This routine from the Gold's Gym Fitness Institute will get your body streamlined for that swimsuit just in time for the Fourth of July.Click here for more
Need to cram for an A+ body because you played hooky from the gym all winter? At Gold's Gym, school is in session! Our trainers and instructors will teach you how to get fit fast.
We spoke with Gold's Gym's Carrie Kepple, director of group exercise, and Terra Yeske, director of fitness, about three ways you can get a degree in hotness.
Homeroom: Group Exercise
Want to fit four years' worth of higher fitness education into one 60-minute session? Group exercise classes provide that comprehensive experience: "You get a full-body workout, and you burn the most calories and have fun while you're doing it," Kepple says.
Better yet, when going to the gym is fun, you're more likely to stick with it over time. "You forget for a while the actual work you're doing," Kepple explains. "You get connected with the exercise because you're engaged with your instructor, the people around you and the music."
Which group exercise class is right for you? Here are the top "courses" offered at Gold's.
If your goal is to increase your overall fitness level, then cardio classes are the way to go. You'll burn tons of calories and improve your heart health, stamina and strength with fun, fast-paced interval training.
Do you dream of having a long, lean figure and excellent flexibility? Check out yoga and Pilates. These classes will strengthen and lengthen your muscles, and the calm pace and fluid movements can help relieve the stress of your day.
Want to burn major calories? You'll work off between 600 and 800 calories during a cycling class — not to mention increasing your cardiovascular endurance and building leg strength and stamina.
Looking for high-intensity exercise that really kicks butt? Mixed martial arts are a powerful full-body workout, allowing you to completely unleash in class.
Kepple recommends classes for people of all fitness levels, especially those just starting out or returning to the gym after a long hiatus. You'll get the motivation, accountability and structure that's often missing from solo exercise, and chances are you'll end up working harder in class than you would on your own. "Your instructor is going to push you to do five more reps, to push for 10 seconds longer," she says.
Private Tutoring: Personal Training
To make the grade in the shortest amount of time, it pays to go to the pros. A personal trainer can teach you how to work harder and smarter at the gym, helping to maximize your results while optimizing your time there. You'll get a personalized workout designed specifically to match your needs — plus, your trainer is going to push you in ways you couldn't yourself.
"At every session, your workout will change based on how you, the client, are progressing," Yeske says. Your trainer will be able to pinpoint and manage your specific goals as they evolve. "Whether you're looking to lose weight, tone up, increase your lean body mass, get motivated or get started for the first time, a personal trainer will be able to design a customized workout plan for you that will help you accomplish your goals."
Want to get the most out of your personal training session? Yeske says communication with your trainer is key.
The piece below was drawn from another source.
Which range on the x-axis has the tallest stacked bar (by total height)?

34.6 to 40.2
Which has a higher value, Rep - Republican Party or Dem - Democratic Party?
Let him know how well your body recovered, which exercises are your favorites and the motivation you need to keep on track.
Study Group: Group Personal Training
If a one-on-one sweat fest is not in your budget this summer, consider group training with friends, family members or co-workers, or join a pre-existing personal training group. You'll not only get the benefits of working out with a pro, at a fraction of the price, you'll have the added motivational aspects of group exercise.
"You'll bond with others who share your goals and relationship with exercise, so you don't have to go through your journey alone," Yeske says.
That sense of teamwork isn't the only benefit of group personal training: The more people who participate, the more diverse the exercises can be. "It can be indoors or outdoors, which leads to adventure — and new and exciting exercises you wouldn't do in one-on-one training," Yeske says.
Ace Your Subjects
Carrie Kepple shares her tips for getting the most out of any group exercise class.
Be prepared. Arrive at class early, bring a towel and a water bottle, and wear a good pair of sneakers and comfortable clothing that you can move easily in. If you're new to a class, introduce yourself to the instructor, and tell him or her if you have any injuries or medical conditions that could affect how you exercise.
Get a good spot. If possible, stand at the front of the class, making sure you have a good view of the instructor. And if you have questions, stick around after class to ask them.
Work out for you. During class, the instructor may show you how to modify the exercises to make them easier or more challenging. Do the version that you're more comfortable with.
Take a break. Weight-lifting classes should not be taken two days in a row. Leave a cardio day or rest day in between — and try to add some yoga to the mix. "Yoga and stretching are important for the longevity of your muscles and will help you stay free of injury over time," Kepple says.
Make a commitment. Go to at least three sessions of a new class before you decide whether it's for you. By the third class you'll have become familiar with the movements and exercises. And at that point, Kepple says, "it's all about fine-tuning and perfecting the exercises done in each class to maximize your results."
Stay for stretching. Don't bail as soon as the heart-pumping action ends. "You'll burn more calories post-workout if you allow yourself time to stretch," Kepple says.